If you have access to a copy of The Art of Electronics, Second Edition, I strongly recommend looking at it.
It is brilliant (and I have no financial, or other, interest in selling it other than maybe encouraging the authors to do the Third Edition)
It has extremely good sections on "Precision Circuits & Low-Noise Techniques", "Measurements & Signal Processing", "Digital meet Analog" as well as Op Amps and Active filters.

HTH
GB

Well one big fundamental problem with the circuit you have shown is due to the C1 capacitor, it is a AC only amplifier. A Ph probe generates a DC voltage that can vary over a range of DC values, but has no frequency and must be treated as a DC voltage. A capacitor can pass AC voltage, but will block any DC component of the signal.

Your application requires a DC amplifier circuit.

Lefty

Finally a fast and reasonably cheap alternative that allows immediate interfacing between Arduino and pH probe. The pH/ORP Adapter - 1130_0B at Phidgets costs 30$ and has ideal inverted signal, 525mV offset and 4.75 gain. I have to admit: I tried the self-build option and failed.
You can just connect the phidget to GND, +5V and an analogin and voila !

Awww...and I was having so much fun beating my head against this project!!

OK...over it. I'm so there

Actually, I did get the basic circuit to work, although not as predictably as expected. It was fun.

Kisses test board goodbye and pulls out credit card

Thanks pubdc!!!!

Pity you have given up :frowning:

I recently built a pH amp that gives out 0-10V
You could modify it fairly easily for use with 0-5V I think.
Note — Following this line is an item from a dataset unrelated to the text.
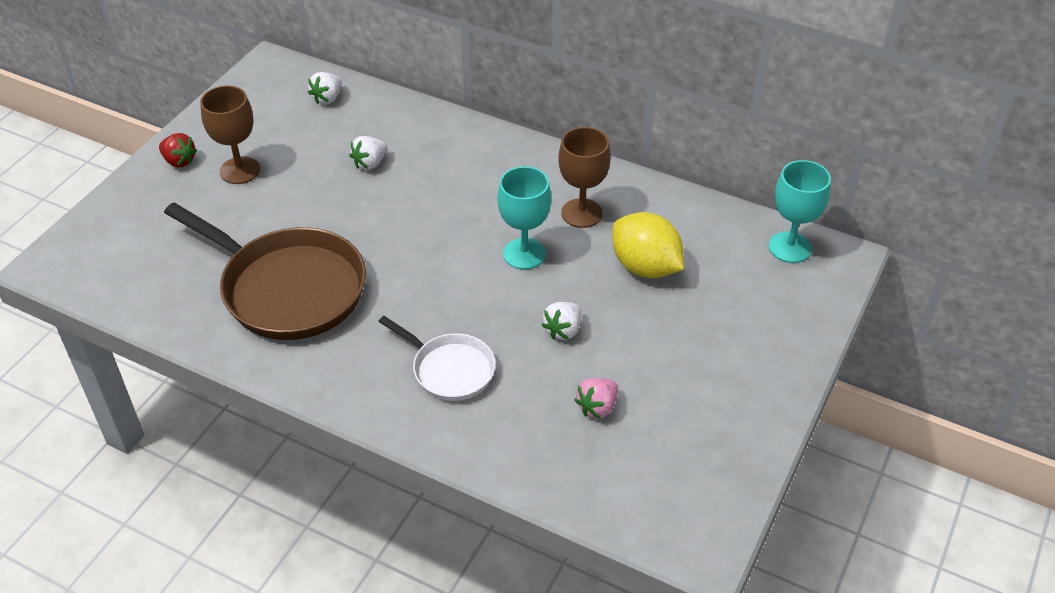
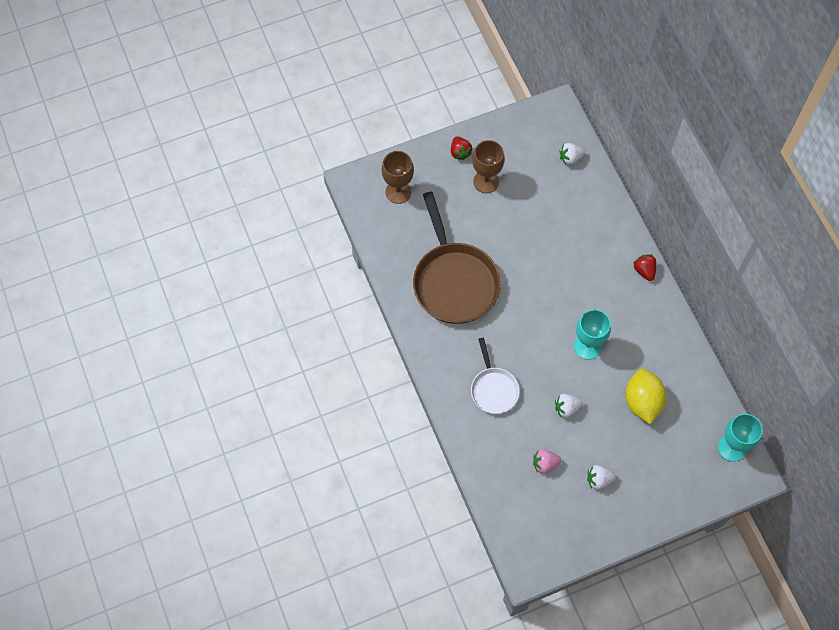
camera: 40 degrees right, 20 degrees up
white strawberry [349,136,387,170] -> white strawberry moved to [587,465,616,490]
brown goblet [558,127,611,228] -> brown goblet moved to [382,151,414,204]
none -> red strawberry [634,254,656,281]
It was quite a bit of effort to get it working though.
The pH electrode typically have high impedance of say 50-500Mohm so you must use decent op-amps and have a buffer for your input.

Anyway goodluck, the easy way out sounds tempting.

Hey Reflexa,

I'd love to see your schematic though. I'm still interested in the solution for solution's sake (the scientist in me). I have a limited time to complete this project, so off the shelf is an advantage.

I think the biggest problem with my circuit is getting the right op amp. Right now I've tried two different high impedance JFET Opamps, and both work but not according to the spec I was shooting for.

Thanks!

If you have access to a copy of The Art of Electronics, Second Edition, I strongly recommend looking at it.

It is very likely that you will find an industrial quality answer in there. I believe at least one of the authors made measurement equipment for marine biologists and oceanographers commercially.